▶ [Passage to read]:
* * * * * * * * *
I am implementing an accessibility solution for a secure website which has the following meta header:
<meta http-equiv="Content-Security-Policy" content="default-src *; child-src 'none'; object-src 'none';img-src 'self' data:;style-src 'self' 'unsafe-inline'">
There is also a script tag which is responsible for the injection of my solution code (written in javascript) and it contains the following function:
fix.ReadXml = function () {
$.getScript(this.path, function () {
// Some callback code...
}); };
The path is being set correctly, that I can guarantee. This is the first ajax call in my script execution logic and the script file being called is loaded, however the callback function is not being triggered and the execution chain breaks here, with no error codes in chrome console whatsoever.
When the developer removes his XSS meta tag the script execution proceeds correctly and my solution is loading normally. So, can anyone please give me an explanation why this might happen. Unfortunately, the meta tag is a part of the website's security policy and cannot be removed. Is there anything I should add to my code in order for the callback to trigger whenever the meta tag is present?
Thanks in advance.
When Content-security-policy is loaded it disables inline scirpt and some javascript functions. The browsers developer console will tell you what caused the problem. My guess is that you are either loading scripts from an external domain (the current meta policy only allows same domain) or that getscript is using eval internally (and CSP disables eval). There is no easy fix. Either change the policy (override with header) or you will have to do things in a different way.
* * * * * * * * *
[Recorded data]
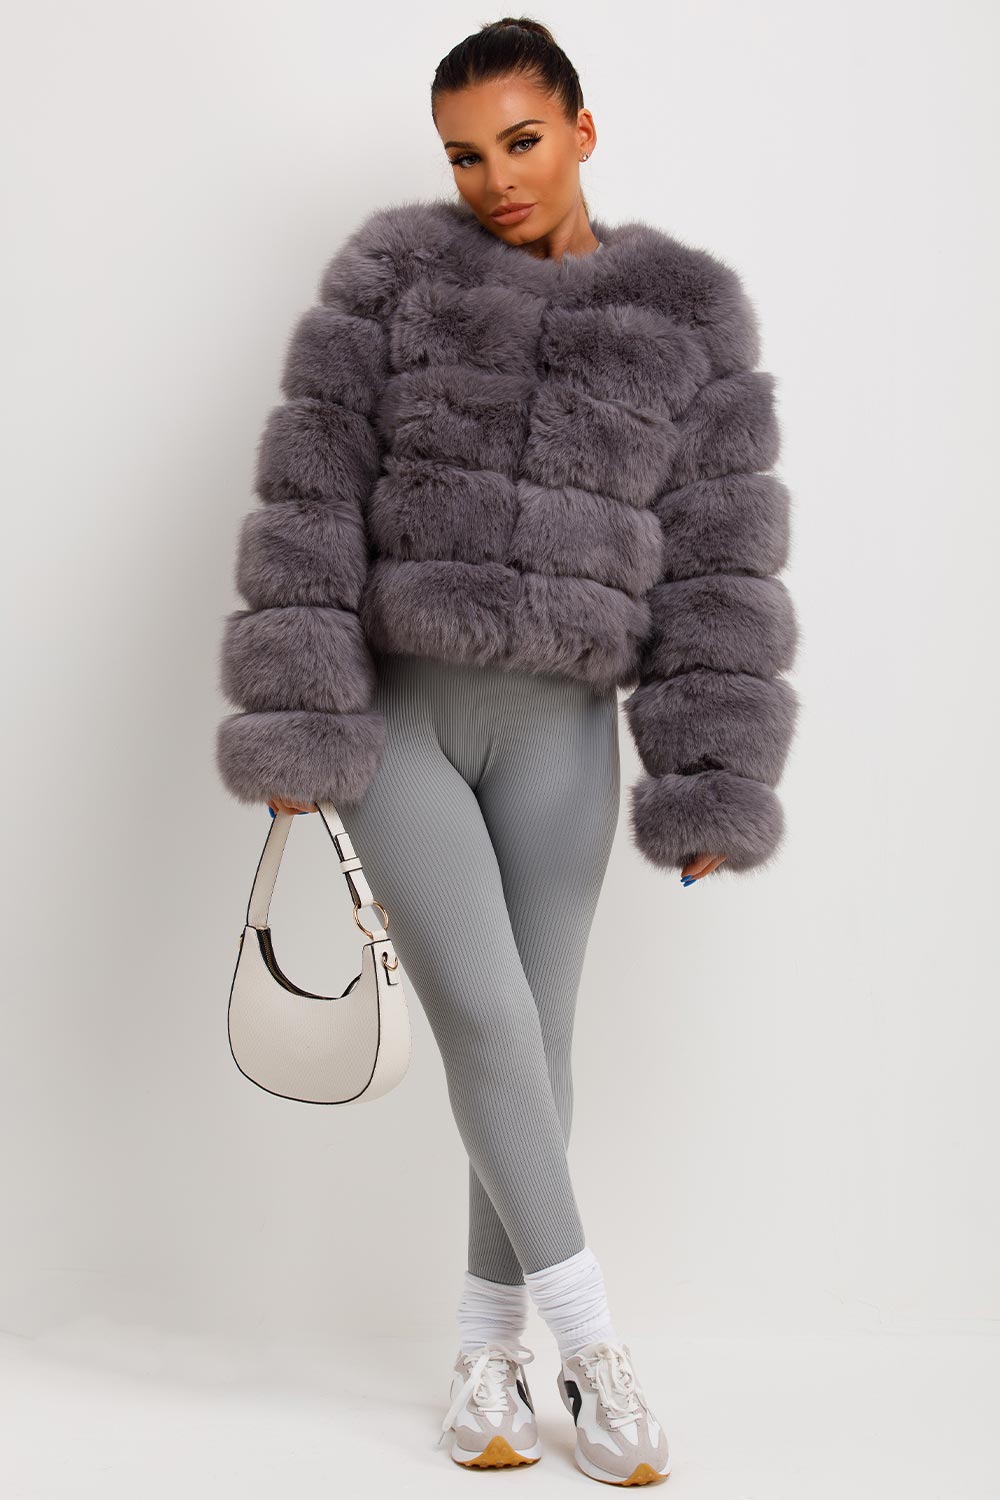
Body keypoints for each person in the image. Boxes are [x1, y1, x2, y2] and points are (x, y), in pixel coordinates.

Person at [215, 15, 799, 1486]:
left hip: (566, 733)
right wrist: (296, 709)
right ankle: (596, 1355)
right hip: (400, 717)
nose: (495, 178)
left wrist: (711, 773)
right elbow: (310, 501)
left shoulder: (687, 317)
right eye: (465, 153)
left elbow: (719, 563)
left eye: (521, 141)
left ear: (583, 130)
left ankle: (485, 1360)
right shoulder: (391, 282)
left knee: (537, 1047)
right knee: (484, 1019)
* * * * * * * * *
▶ [Questions]:
a – Reproduce word for word the part of the forum thread from "When the developer" to "Thanks in advance.".
b – State whether each statement agrees with the forum thread, answering yes or no and quoting the words that decide it: (i) The callback function is triggered once the script file is loaded. (ii) The meta tag may be removed from the website. (iii) The reply states that CSP disables eval.

▶ [List of solutions]:
a –
When the developer removes his XSS meta tag the script execution proceeds correctly and my solution is loading normally. So, can anyone please give me an explanation why this might happen. Unfortunately, the meta tag is a part of the website's security policy and cannot be removed. Is there anything I should add to my code in order for the callback to trigger whenever the meta tag is present?
Thanks in advance.

b –
(i) No: "however the callback function is not being triggered"
(ii) No: "the meta tag is a part of the website's security policy and cannot be removed"
(iii) Yes: "(and CSP disables eval)"